Ancient History -- This bug plagued wiki for a year or so. None of the suggestions below worked. Nor did a half dozen others I tried. The problem went away when I upgraded to perl5 and tied in a different implementation of dbm. -- WardCunningham
One of my long standing WikiWikiBugs really has me stumped. I use Perl's associative array iteration construct,
while (($key, $value) = each %db) {...}to search pages of this database. I report the number of pages visited which is normally in the hundreds. I say normally because sometimes it stops early. This messes up my search command and could be catastrophic in my compress-database script. (Don't worry, I check.)
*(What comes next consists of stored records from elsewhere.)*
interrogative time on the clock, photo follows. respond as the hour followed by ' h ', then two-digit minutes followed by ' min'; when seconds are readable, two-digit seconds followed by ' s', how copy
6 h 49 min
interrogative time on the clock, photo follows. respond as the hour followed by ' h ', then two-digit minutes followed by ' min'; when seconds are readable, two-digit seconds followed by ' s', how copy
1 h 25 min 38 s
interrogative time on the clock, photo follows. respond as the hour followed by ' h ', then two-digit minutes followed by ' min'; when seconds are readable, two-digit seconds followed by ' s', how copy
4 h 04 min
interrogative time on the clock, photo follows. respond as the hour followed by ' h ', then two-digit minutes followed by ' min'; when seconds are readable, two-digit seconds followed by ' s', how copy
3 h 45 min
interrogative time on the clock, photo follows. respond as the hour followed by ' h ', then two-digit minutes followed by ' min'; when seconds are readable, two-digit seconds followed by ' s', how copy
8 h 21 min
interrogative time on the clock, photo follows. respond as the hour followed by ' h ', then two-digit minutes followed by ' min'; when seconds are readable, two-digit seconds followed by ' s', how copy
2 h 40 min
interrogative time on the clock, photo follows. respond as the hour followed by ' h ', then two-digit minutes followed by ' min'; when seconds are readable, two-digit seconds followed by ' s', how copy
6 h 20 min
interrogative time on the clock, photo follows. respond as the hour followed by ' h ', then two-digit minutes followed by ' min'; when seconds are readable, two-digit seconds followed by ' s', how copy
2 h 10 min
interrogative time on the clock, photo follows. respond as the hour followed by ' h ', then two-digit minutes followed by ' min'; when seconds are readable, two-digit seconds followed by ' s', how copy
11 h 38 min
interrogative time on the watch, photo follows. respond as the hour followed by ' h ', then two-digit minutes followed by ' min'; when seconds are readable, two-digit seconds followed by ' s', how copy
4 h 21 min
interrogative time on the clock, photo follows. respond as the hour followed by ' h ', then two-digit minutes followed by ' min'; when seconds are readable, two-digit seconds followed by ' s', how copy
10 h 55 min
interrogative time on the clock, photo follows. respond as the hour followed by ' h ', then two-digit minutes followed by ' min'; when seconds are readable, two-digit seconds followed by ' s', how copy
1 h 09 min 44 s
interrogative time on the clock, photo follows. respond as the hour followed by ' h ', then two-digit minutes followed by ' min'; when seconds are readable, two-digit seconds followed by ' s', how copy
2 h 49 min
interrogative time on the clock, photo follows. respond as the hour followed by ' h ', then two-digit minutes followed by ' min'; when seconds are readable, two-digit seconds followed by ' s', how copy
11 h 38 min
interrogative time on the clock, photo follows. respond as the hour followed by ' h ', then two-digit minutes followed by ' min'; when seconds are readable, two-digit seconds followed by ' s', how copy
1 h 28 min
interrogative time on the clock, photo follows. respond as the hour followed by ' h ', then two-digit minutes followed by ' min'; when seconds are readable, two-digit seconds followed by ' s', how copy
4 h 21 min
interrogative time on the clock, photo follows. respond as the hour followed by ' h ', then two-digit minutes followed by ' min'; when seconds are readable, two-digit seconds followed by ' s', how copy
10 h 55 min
Does anyone know what is going on? My only other hint is that the problem corrects itself with the addition of another page. -- WardCunningham
Do you lock the database? I don't think UnixDbm? or the PerlDbmInterface? does this automatically. Thus, you may be seeing problems only when the iterator runs simultaneously with some other access. -- MarkEichin
Yes, now I do. When I first saw this problem I interpreted it as a WikiWikiDatabaseSerializationProblem, but now I think otherwise. -- WardCunningham
I suspect that this is related to a problem I've seen with just exactly this type of iteration. Try changing the loop to be a
foreach my $key (keys %hash) { my $value = $hash{$_}; # do the thing with $key and $value ... }When I changed it to this, an unpredictable and undependably irreproducible error that seemed to be related to memory management quit happening, and we were able to handle a lot more entries in the hash without running out of memory.
--- JoeMcMahon
I agree with Joe; use keys rather than each.
According to PERLFUNC(1)'s definition of each:
Calling keys grabs all the keys at once, and stores them in an array; you then iterate over the array. (Storing the keys for a few thousand page names should be okay.) --PaulChisholm
Using keys instead of each is an essential first step. The next step requires locking.
The generally accepted way of locking (via flock) a DBM file is to use a separate lock file. The prior accepted scheme -- extracting a file handle from the DBM and flock'ing the file handle -- has been shown to be unsafe.